## [Actions to take]
1. Answer these questions from the message on PCP security:
(a) For about how long did the writer meet with Margaret Wasserman?
(b) The writer opposes relaxing the restrictions in which section of the base specification?
(c) In the scenario involving A and B, which of the two NATs supports PCP?
2. Reproduce the stretch of the message on PCP security from "Even creating a" through "outer NAT does." without any changes.

## [Selected text]
════════

Margaret Wasserman and I got together for about 1.5 hours to look at the
security implications of this proposal.
I've been pondering it since that meeting.

I believe that this proposal does improve the PCP protocol.
In  particular once we have a widely implemented security mechanism, a
proposal like this could help give deployers a better set of options
under the advanced threat model.
That is, people who do need a security mechanism could turn it
on. More people would find PCP met their security needs with  the nonce
mapping change than without it even if those people did not turn on a
security mechanism.

However, Margaret and I found that this change did not remove several of
the attacks that most concern us  when a security mechanism is not used.
So, I'm strongly against the idea of relaxing the restrictions in
section 17.1 of the  base specification even if this proposal is
adopted.

>From a process standpoint, I think several people in the security
community (myself included) supported the draft because of the
compromise we reached in the simple threat model. I think we'd need to
open up the document to fairly wide review if we changed those
restrictions to seek a new security balance. I think that would add
significant delay. I'd rather see us publish the base spec with as few
changes as possible and move on with the authentication work.  In that
document or a future document we can update security restrictions if we
gain consensus to do so.

Beyond the process issues, I continue to support the technical direction
of the simple thread model.

The most serious attacks are present when there are multiple layers of
NAT involved and the outer-most NAT has a PCP server.  PCP or some other
NAT control protocol really assists the attacker in that situation.  At
least with PCP we've thought through the security implications and we've
given recommendations.  Other NAT control protocols are worse than PCP
in their security impact on the Internet.
(I don't consider this justification for weakening the simple threat
model: when we standardize things in the IETF, we often find we're
considering security implications that pre-standardization efforts
didn't consider. That's part of our value add)

Even creating a very long-lived mapping in the PCP NAT can assist an
attacker. If there is  a longer-lived outer mapping, it can assist an
attacker behind the inner NAT in capturing traffic when the inner
mapping (but not outer mapping) expires.
These attacks are somewhat complex to analyze because you have to assume
things about application behavior.
That's one of the reasons we want a very conservative stance prior to
having a mandatory to implement security mechanism.

Being able to create a mapping can also be valuable in capturing
traffic.

A and B are behind the same two nats, N1 and N2. N1, the inner NAT does
not  support PCP; N2, the outer NAT does.

A is about to contact C.  Note that from the prospective of N2, B and A
have the same source address. So, B can create mappings on A's behalf if
it can guess the port A will use.  There are a number of cases where
this is probable, especially if you consider that B can create multiple
mappings.


So, B creates a mapping that A will happen to use. B is an attacker; it
can easily deal with PCP through an inner NAT. A, even if it does
support PCP probably will not choose to use it through N1.

════════

## [Raw data]
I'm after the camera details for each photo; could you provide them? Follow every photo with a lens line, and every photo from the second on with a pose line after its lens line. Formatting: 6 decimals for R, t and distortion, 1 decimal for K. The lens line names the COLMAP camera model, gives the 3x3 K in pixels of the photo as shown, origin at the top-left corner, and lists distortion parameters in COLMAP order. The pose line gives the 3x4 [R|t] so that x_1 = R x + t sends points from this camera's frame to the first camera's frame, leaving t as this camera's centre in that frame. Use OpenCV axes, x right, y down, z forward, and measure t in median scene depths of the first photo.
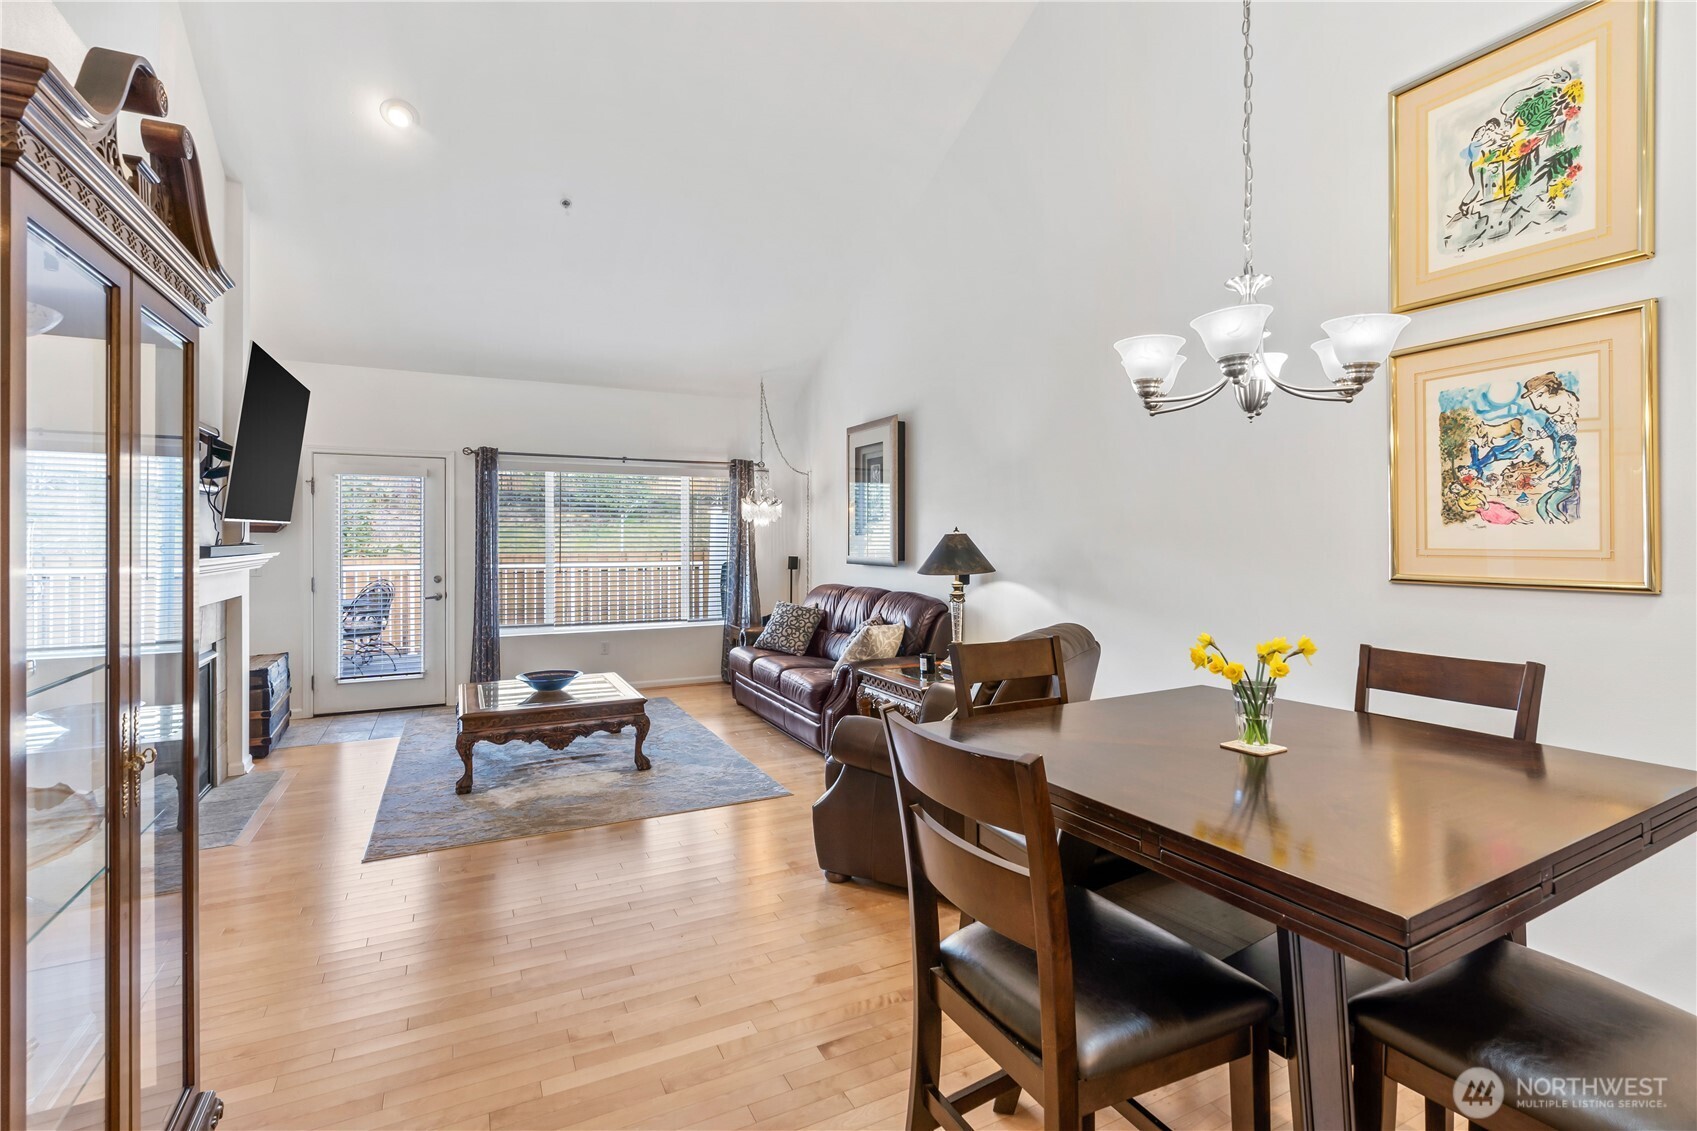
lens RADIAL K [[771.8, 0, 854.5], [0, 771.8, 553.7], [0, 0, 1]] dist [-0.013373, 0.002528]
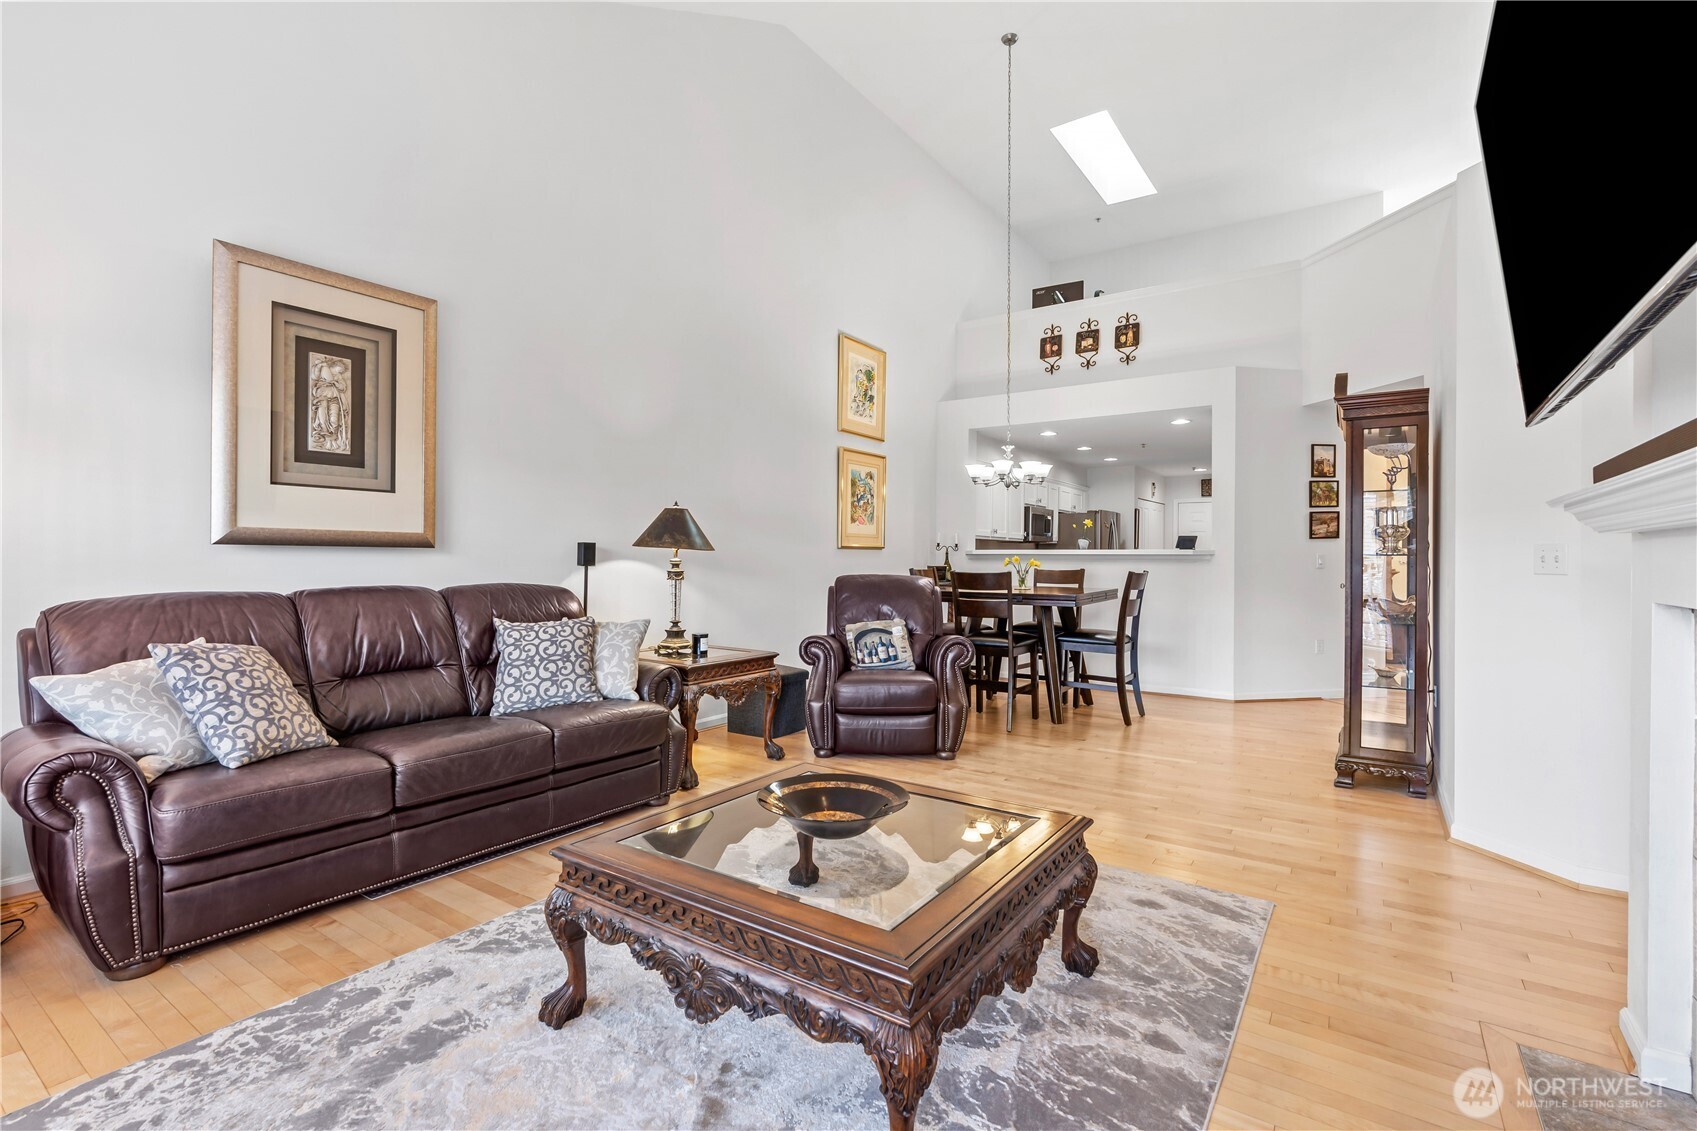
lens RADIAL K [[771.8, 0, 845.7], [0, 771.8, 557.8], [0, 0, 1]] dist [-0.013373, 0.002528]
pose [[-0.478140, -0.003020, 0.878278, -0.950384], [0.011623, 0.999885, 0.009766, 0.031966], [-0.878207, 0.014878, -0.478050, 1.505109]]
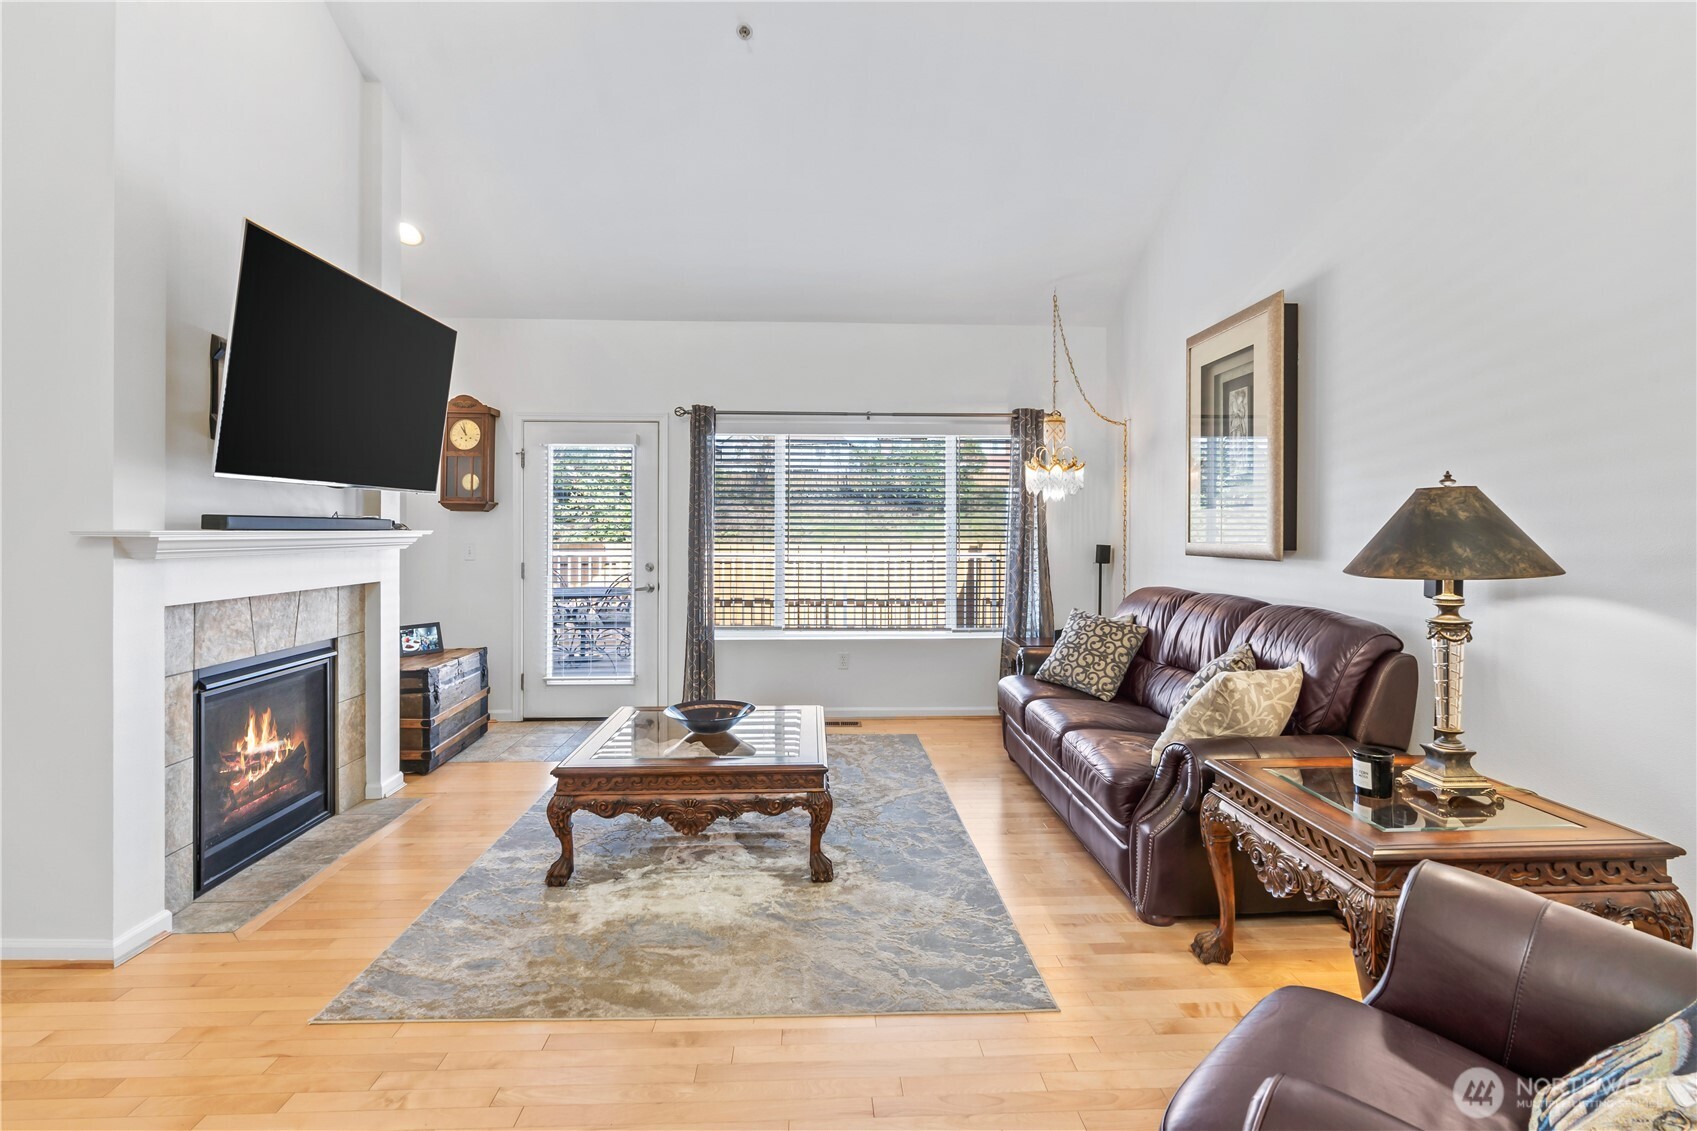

════════

## [Answers to the exercises]
1.
(a) About 1.5 hours.
(b) Section 17.1.
(c) N2, the outer NAT.

2.
Even creating a very long-lived mapping in the PCP NAT can assist an
attacker. If there is  a longer-lived outer mapping, it can assist an
attacker behind the inner NAT in capturing traffic when the inner
mapping (but not outer mapping) expires.
These attacks are somewhat complex to analyze because you have to assume
things about application behavior.
That's one of the reasons we want a very conservative stance prior to
having a mandatory to implement security mechanism.

Being able to create a mapping can also be valuable in capturing
traffic.

A and B are behind the same two nats, N1 and N2. N1, the inner NAT does
not  support PCP; N2, the outer NAT does.